The two major drawbacks of this method include the use of polluted sea water in urban areas and the coarseness of the granules. Some regions of the Philippines only use fine grained clean salt. If balara salt is used in the preparation of fermented fish sauce for “bagoong” and “patis”, the resulting product is of poor quality. However, the production method is inexpensive as it does not use fuel.

Dripping salt to dry

B. Cooked Salt Method

This method is mainly used in the province of Pangasinan, the study site. The place is also noted for “bagoong”. Pangasinan literally means salt making place. Salt is made by evaporating salt water in large open vats with heat source from biomass cookstoves.

The method produces very clean, fine grained salt. Impurities are removed during cooking. Prolonged boiling sanitizes the salt, thus satisfying a requirement in the preparation of fermented fish.

To save fuel, some salt makers use partially evaporated salt water from solar ponds. The concentration of the salt is ready for cooking when the branch of a tree that grows near brackish water floats. Sometimes a hard rubber material is used to determine the salt concentration.

Pouring the rice husks

An innovation by inland salt producers is to buy the coarse, cheap “balara” (rock) salt, dissolve it in water and re-evaporate it. “Balara” salt is currently P120.00/50 kg bag while the “cooked” salt is P250.00/bag. To increase salt yield other producers use salt water to dissolve the rock salt. The mushrooming of this kind of salt making industry is one indication of its viability as a business enterprise.

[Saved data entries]
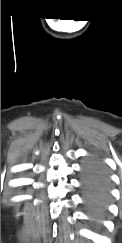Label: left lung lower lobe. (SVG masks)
I'll return each instance as SVG.
<instances>
[{
    "label": "left lung lower lobe",
    "mask_w": 122,
    "mask_h": 243,
    "mask_svg": "<svg viewBox=\"0 0 122 243\" xmlns=\"http://www.w3.org/2000/svg\"><path fill=\"white\" fill-rule=\"evenodd\" d=\"M82 192L86 209L92 217H101L109 199V178L97 160L87 161L82 170Z\"/></svg>",
    "instance_id": "left-lung-lower-lobe-1"
}]
</instances>
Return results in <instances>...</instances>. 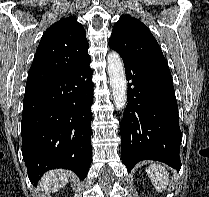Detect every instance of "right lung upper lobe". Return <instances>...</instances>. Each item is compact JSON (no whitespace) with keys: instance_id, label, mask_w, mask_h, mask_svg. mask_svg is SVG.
<instances>
[{"instance_id":"1","label":"right lung upper lobe","mask_w":209,"mask_h":197,"mask_svg":"<svg viewBox=\"0 0 209 197\" xmlns=\"http://www.w3.org/2000/svg\"><path fill=\"white\" fill-rule=\"evenodd\" d=\"M88 41L76 17H66L44 33L28 72L26 88L50 81L72 70L88 55Z\"/></svg>"}]
</instances>
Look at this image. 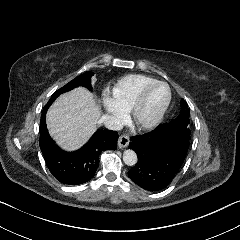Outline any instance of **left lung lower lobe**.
I'll use <instances>...</instances> for the list:
<instances>
[{"label":"left lung lower lobe","mask_w":240,"mask_h":240,"mask_svg":"<svg viewBox=\"0 0 240 240\" xmlns=\"http://www.w3.org/2000/svg\"><path fill=\"white\" fill-rule=\"evenodd\" d=\"M190 138L189 126L173 120L151 132L131 137L129 148L138 157L137 164L128 171L131 180L147 191L167 187L184 162Z\"/></svg>","instance_id":"0a47b994"}]
</instances>
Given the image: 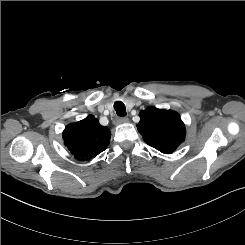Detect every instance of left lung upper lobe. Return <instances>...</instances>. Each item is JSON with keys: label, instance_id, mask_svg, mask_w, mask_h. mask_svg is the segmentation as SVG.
Instances as JSON below:
<instances>
[{"label": "left lung upper lobe", "instance_id": "left-lung-upper-lobe-1", "mask_svg": "<svg viewBox=\"0 0 245 245\" xmlns=\"http://www.w3.org/2000/svg\"><path fill=\"white\" fill-rule=\"evenodd\" d=\"M137 125L144 141L162 153L171 154L185 140V125L178 113L148 107Z\"/></svg>", "mask_w": 245, "mask_h": 245}]
</instances>
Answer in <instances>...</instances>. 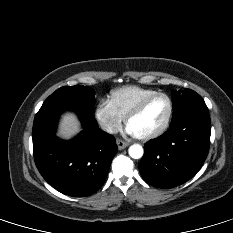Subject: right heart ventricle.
<instances>
[{
  "label": "right heart ventricle",
  "mask_w": 233,
  "mask_h": 233,
  "mask_svg": "<svg viewBox=\"0 0 233 233\" xmlns=\"http://www.w3.org/2000/svg\"><path fill=\"white\" fill-rule=\"evenodd\" d=\"M156 92L139 86H124L111 91L108 101L115 111L125 118L138 103Z\"/></svg>",
  "instance_id": "right-heart-ventricle-1"
}]
</instances>
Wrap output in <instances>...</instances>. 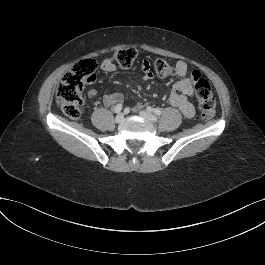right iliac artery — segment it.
Listing matches in <instances>:
<instances>
[{"instance_id": "1", "label": "right iliac artery", "mask_w": 265, "mask_h": 265, "mask_svg": "<svg viewBox=\"0 0 265 265\" xmlns=\"http://www.w3.org/2000/svg\"><path fill=\"white\" fill-rule=\"evenodd\" d=\"M122 110V104H117L115 107H114V112L115 113H119L121 112Z\"/></svg>"}]
</instances>
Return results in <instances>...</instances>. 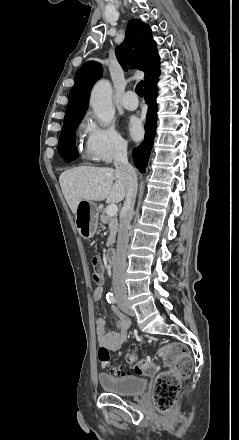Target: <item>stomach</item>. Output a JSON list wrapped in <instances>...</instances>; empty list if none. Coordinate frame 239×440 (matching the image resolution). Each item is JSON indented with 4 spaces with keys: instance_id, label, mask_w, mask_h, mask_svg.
<instances>
[{
    "instance_id": "1",
    "label": "stomach",
    "mask_w": 239,
    "mask_h": 440,
    "mask_svg": "<svg viewBox=\"0 0 239 440\" xmlns=\"http://www.w3.org/2000/svg\"><path fill=\"white\" fill-rule=\"evenodd\" d=\"M99 208L93 200L79 202L75 214V228L84 240L93 238L98 228Z\"/></svg>"
}]
</instances>
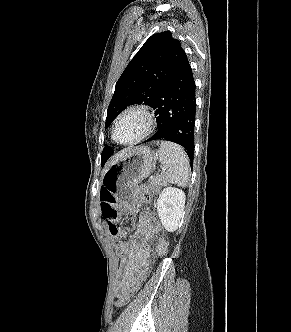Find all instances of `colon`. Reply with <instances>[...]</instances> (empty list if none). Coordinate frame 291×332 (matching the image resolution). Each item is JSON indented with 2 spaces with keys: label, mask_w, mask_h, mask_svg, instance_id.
Masks as SVG:
<instances>
[{
  "label": "colon",
  "mask_w": 291,
  "mask_h": 332,
  "mask_svg": "<svg viewBox=\"0 0 291 332\" xmlns=\"http://www.w3.org/2000/svg\"><path fill=\"white\" fill-rule=\"evenodd\" d=\"M141 191L144 201L149 202L152 196L157 192V187L151 183H146L141 186ZM100 206L102 217L106 221L111 235L115 238H123L126 235V231L123 230L118 224L120 213L117 209L113 194L108 190L101 191ZM147 270L148 266L140 272L132 285L122 292L117 300V306L122 307L131 301L139 290L141 283L146 276Z\"/></svg>",
  "instance_id": "1"
}]
</instances>
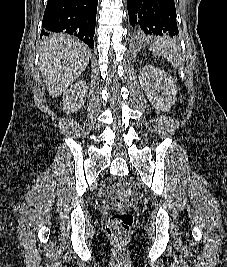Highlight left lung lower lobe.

**WORK TO DO**: Please transcribe the stretch of the salt-making passage from "An innovation by" through "a business enterprise.". This data is separate from the passage on salt making.

**RESPONSE TO THE EXERCISE**:
An innovation by inland salt producers is to buy the coarse, cheap “balara” (rock) salt, dissolve it in water and re-evaporate it. “Balara” salt is currently P120.00/50 kg bag while the “cooked” salt is P250.00/bag. To increase salt yield other producers use salt water to dissolve the rock salt. The mushrooming of this kind of salt making industry is one indication of its viability as a business enterprise.